§ ACTION ITEM
Write out exactly the lines below that run from the line containing "- **Creation and" through the last line of the records.

§ PROVIDED ENTRIES
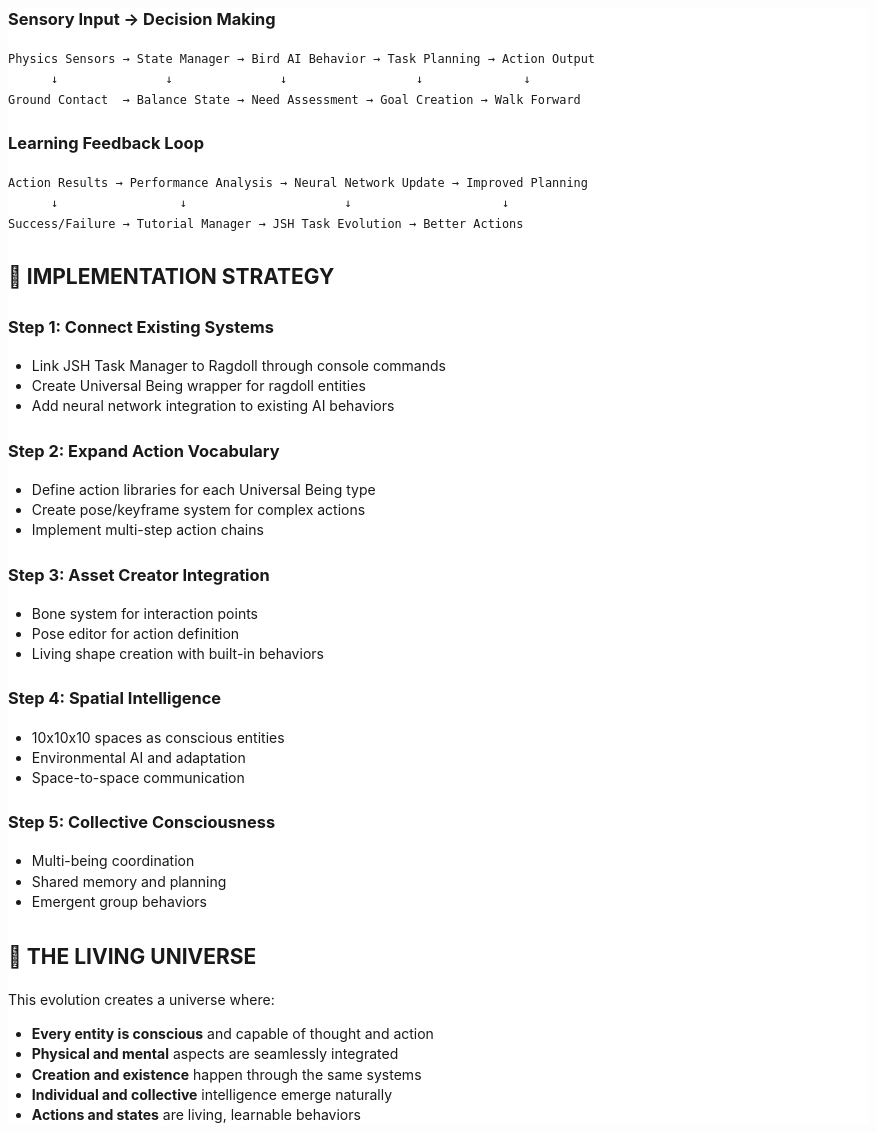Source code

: ### **Sensory Input → Decision Making**
```
Physics Sensors → State Manager → Bird AI Behavior → Task Planning → Action Output
      ↓               ↓               ↓                  ↓              ↓
Ground Contact  → Balance State → Need Assessment → Goal Creation → Walk Forward
```

### **Learning Feedback Loop**
```
Action Results → Performance Analysis → Neural Network Update → Improved Planning
      ↓                 ↓                      ↓                     ↓
Success/Failure → Tutorial Manager → JSH Task Evolution → Better Actions
```

## 🎯 **IMPLEMENTATION STRATEGY**

### **Step 1: Connect Existing Systems**
- Link JSH Task Manager to Ragdoll through console commands
- Create Universal Being wrapper for ragdoll entities
- Add neural network integration to existing AI behaviors

### **Step 2: Expand Action Vocabulary**
- Define action libraries for each Universal Being type
- Create pose/keyframe system for complex actions
- Implement multi-step action chains

### **Step 3: Asset Creator Integration**
- Bone system for interaction points
- Pose editor for action definition
- Living shape creation with built-in behaviors

### **Step 4: Spatial Intelligence**
- 10x10x10 spaces as conscious entities
- Environmental AI and adaptation
- Space-to-space communication

### **Step 5: Collective Consciousness**
- Multi-being coordination
- Shared memory and planning
- Emergent group behaviors

## 🌟 **THE LIVING UNIVERSE**

This evolution creates a universe where:
- **Every entity is conscious** and capable of thought and action
- **Physical and mental** aspects are seamlessly integrated
- **Creation and existence** happen through the same systems
- **Individual and collective** intelligence emerge naturally
- **Actions and states** are living, learnable behaviors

§ YOUR SOLUTION
- **Creation and existence** happen through the same systems
- **Individual and collective** intelligence emerge naturally
- **Actions and states** are living, learnable behaviors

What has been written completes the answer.